This weekened, Digg pointed me to a new flash game called 'Filler'.  I was kind of fun, and I risked a bit of carpal tunnel playing a few rounds.   This morning, I signed onto facebook and was greeted with this notification:


This made me feel a bit queasy.  I didn't tell 'kongregate' who I was, nor did I tell facebook that I played the 'filler' game.  They just worked it out for themselves.  At least facebook is asking me whether or not it should post the story to my mini-feed... but I really think kongregate should have asked me before it told facebook what I was doing.

Comments:

First reaction a coworker had after I shared this game with him: "hey, facebook knows about it!"

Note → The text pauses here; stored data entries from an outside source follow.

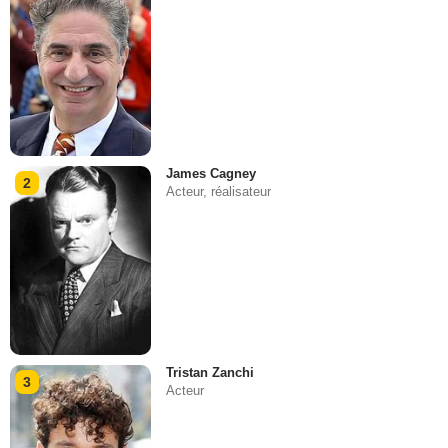
James Cagney
2
Acteur, réalisateur
Tristan Zanchi
3
Acteur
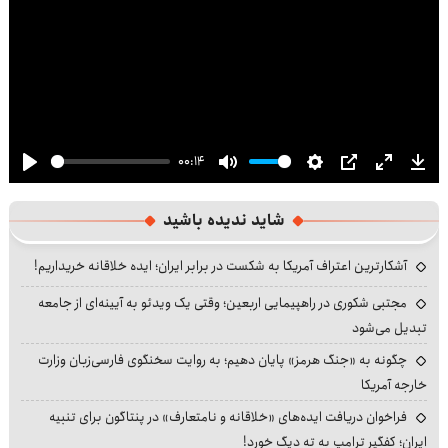
00:14
Play
Mute
Settings
PIP
Enter
Dow
fullscre
شاید ندیده باشید
آشکارترین اعتراف آمریکا به شکست در برابر ایران؛ ایده خلاقانه خریداریم!
مجتبی شکوری در راهپیمایی اربعین؛ وقتی یک ویدئو به آیینه‌ای از جامعه
تبدیل می‌شود
چگونه به «جنگ هرمز» پایان دهیم؛ به روایت سخنگوی فارسی‌زبان وزارت
خارجه آمریکا
فراخوان دریافت ایده‌های «خلاقانه و نامتعارف» در پنتاگون برای تنبیه
ایران؛ کفگیر ترامپ به ته دیگ خورد!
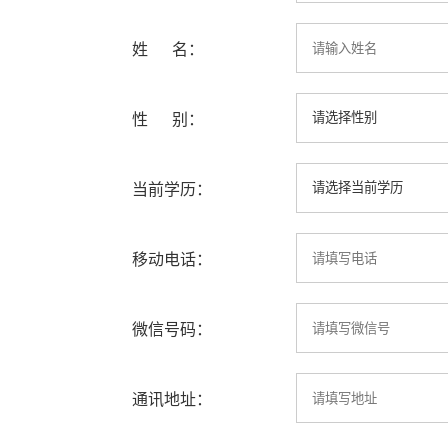
姓 名：
性 别：
当前学历：
移动电话：
微信号码：
通讯地址：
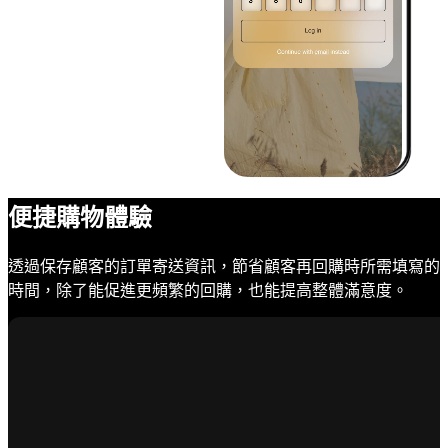
便捷購物體驗
透過保存顧客的訂單寄送資訊，節省顧客再回購時所需填寫的
時間，除了能促進更頻繁的回購，也能提高整體滿意度。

I figure it's got to do with sharing the info contained in the cookies left by both sites. I'm not sure I'd really like websites to start sharing cookie information, and especially publishing the info afterwards.

I figure it could come down to chinese facebook saying "Jin searched the internet for information about corruption in china (this will be reported)".

Posted by Marc-O on January 14, 2008 at 05:24 PM EST #

This caused a big outcry a few months ago. Check moveon.org, and the general news sites.

Posted by Casey on January 14, 2008 at 07:55 PM EST #

If you have a Kongregate account you can turn this off in your account settings. Although at a time while playing the game you should've received a notification in the bottom left corner which would say

You played a game on Kongregate. Kongregate will send this to your facebook profile. (or something along those lines.)

then afterwards in the same notification window there should've been an is this ok, or don't publish this in my news feed links.